The Los Angeles Dodgers and utility starter Chris Taylor are nearing an agreement on a new contract ahead of the Major League Baseball's looming lockout, according to The Athletic's Ken Rosenthal. Rosenthal adds that the deal is worth $60 million over four years with an option for a fifth season that would increase the total value to $73 million.
Taylor is the first notable free agent the Dodgers have retained this winter, having previously allowed Corey Seager (Texas Rangers), Max Scherzer (New York Mets) and Corey Knebel (Philadelphia Phillies) to depart to greener pastures. Taylor, 31 years old, entered the winter ranked by CBS Sports as the 12th best free agent available:
Perhaps this is an overzealous ranking, but in our estimation there's a perfect syzygy in place for Taylor to get paid. He has his own track record of being an above-average hitter; he has a ton of positional versatility (at a time when teams are obsessing over such a thing); and he can draft off the success Enrique Hernández had last season in Boston. Taylor is a fit in virtually every team's lineup, and so there's even a chance for a few contenders to get into a bidding war in an effort to lure him away from Los Angeles. Again, this could prove to be a wee too high a ranking for him; we'll take our chances, though.

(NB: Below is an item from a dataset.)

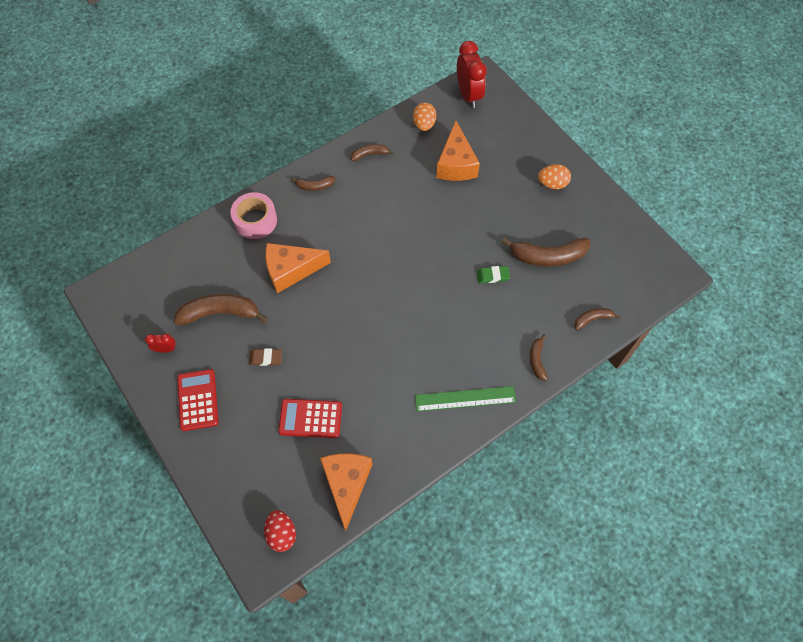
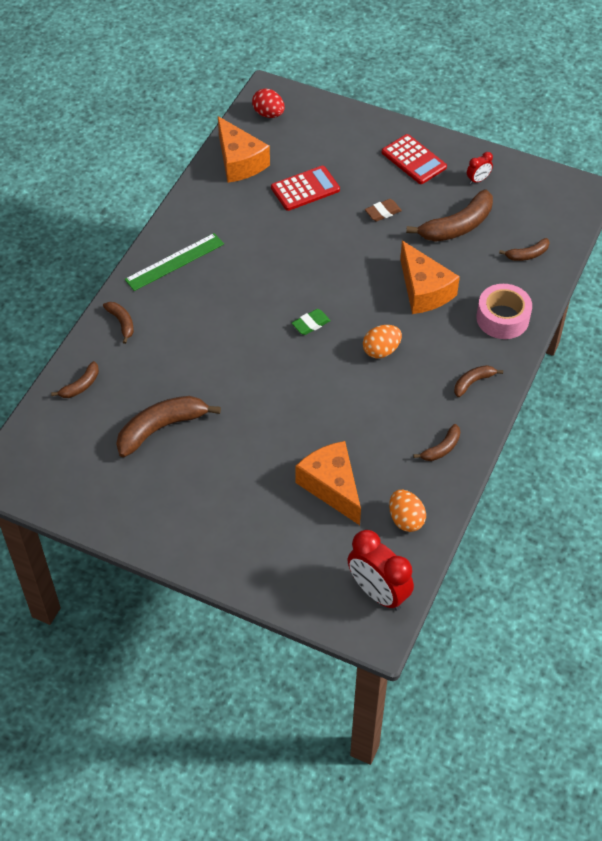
camera: 150 degrees right, 10 degrees down
(192, 261) = (527, 254): none -> brown banana
(291, 270) = (424, 290): orange cheese -> orange cheese turned 105 degrees clockwise
(492, 276) = (211, 380): green eraser -> green eraser (311, 324)
(552, 184) = (199, 518): orange egg -> orange egg (381, 350)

Taylor originally joined the Dodgers during the 2016 season as part of a then-small trade with the Seattle Mariners that swapped him and pitcher Zach Lee. It wasn't until the following season that he emerged as a pivotal piece of the Dodgers roster. In five full seasons with Los Angeles, he batted .265/.343/.461 (114 OPS+) with 78 home runs. All together, his play as a Dodger has been estimated to be worth nearly 15 Wins Above Replacement, per the calculations of Baseball Reference.